Schreib aus dem Text über „Chantals House of Shame“ den Abschnitt von „Foto: M. Rädel“ bis „immer was los!“ wortgetreu ab.

Textauszug »
☆ ☆ ☆ ☆
Foto: M. Rädel
Chantals House of Shame
Dies Gastgeberin Chantal und ihr Schatz Florian.
Das hast du dir verdient! Und das kannst du diese Woche besonders gut am Donnerstag bei „Chantals House of Shame“ im Lokschuppen, wenn du schon vor dem Wochenende feiern willst. Die hier zu sehenden Bilder ** beweisen es: hier auf dem RAW-Gelände ist immer was los!
☆ ☆ ☆ ☆
Angezeigte Angaben »
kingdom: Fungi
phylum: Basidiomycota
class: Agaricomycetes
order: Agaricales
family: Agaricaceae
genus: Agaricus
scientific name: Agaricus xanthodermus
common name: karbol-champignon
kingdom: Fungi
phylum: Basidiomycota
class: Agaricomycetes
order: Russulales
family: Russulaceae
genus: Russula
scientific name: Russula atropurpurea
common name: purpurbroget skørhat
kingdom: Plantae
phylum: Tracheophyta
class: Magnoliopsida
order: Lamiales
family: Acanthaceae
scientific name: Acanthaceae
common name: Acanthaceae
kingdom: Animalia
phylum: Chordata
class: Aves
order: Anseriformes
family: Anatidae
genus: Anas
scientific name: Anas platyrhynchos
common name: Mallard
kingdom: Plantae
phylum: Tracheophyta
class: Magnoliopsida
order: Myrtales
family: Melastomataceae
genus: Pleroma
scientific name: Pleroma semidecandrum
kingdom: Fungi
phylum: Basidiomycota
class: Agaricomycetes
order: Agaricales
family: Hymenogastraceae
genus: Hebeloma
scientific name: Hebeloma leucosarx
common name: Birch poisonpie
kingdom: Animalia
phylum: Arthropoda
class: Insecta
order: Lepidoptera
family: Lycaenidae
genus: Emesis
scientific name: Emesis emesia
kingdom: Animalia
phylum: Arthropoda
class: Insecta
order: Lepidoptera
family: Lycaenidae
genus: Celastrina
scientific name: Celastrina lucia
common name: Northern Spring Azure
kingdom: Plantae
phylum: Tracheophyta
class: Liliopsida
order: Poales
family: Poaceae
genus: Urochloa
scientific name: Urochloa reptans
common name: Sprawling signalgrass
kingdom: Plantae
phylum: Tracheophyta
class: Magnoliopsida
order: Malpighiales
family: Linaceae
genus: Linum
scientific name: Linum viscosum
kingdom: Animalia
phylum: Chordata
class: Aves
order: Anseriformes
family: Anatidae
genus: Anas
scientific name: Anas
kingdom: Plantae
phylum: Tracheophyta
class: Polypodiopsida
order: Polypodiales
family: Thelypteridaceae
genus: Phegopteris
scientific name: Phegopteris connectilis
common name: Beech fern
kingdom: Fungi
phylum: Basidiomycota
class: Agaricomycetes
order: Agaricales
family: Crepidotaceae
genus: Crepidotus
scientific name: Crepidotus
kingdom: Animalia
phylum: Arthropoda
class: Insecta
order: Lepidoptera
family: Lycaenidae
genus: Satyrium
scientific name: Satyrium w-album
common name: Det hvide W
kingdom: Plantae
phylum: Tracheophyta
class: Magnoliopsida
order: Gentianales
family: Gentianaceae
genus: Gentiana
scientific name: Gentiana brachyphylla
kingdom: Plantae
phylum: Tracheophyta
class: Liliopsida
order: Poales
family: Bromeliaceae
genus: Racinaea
☆ ☆ ☆ ☆
Lösung »
Foto: M. Rädel
Chantals House of Shame
Dies Gastgeberin Chantal und ihr Schatz Florian.
Das hast du dir verdient! Und das kannst du diese Woche besonders gut am Donnerstag bei „Chantals House of Shame“ im Lokschuppen, wenn du schon vor dem Wochenende feiern willst. Die hier zu sehenden Bilder ** beweisen es: hier auf dem RAW-Gelände ist immer was los!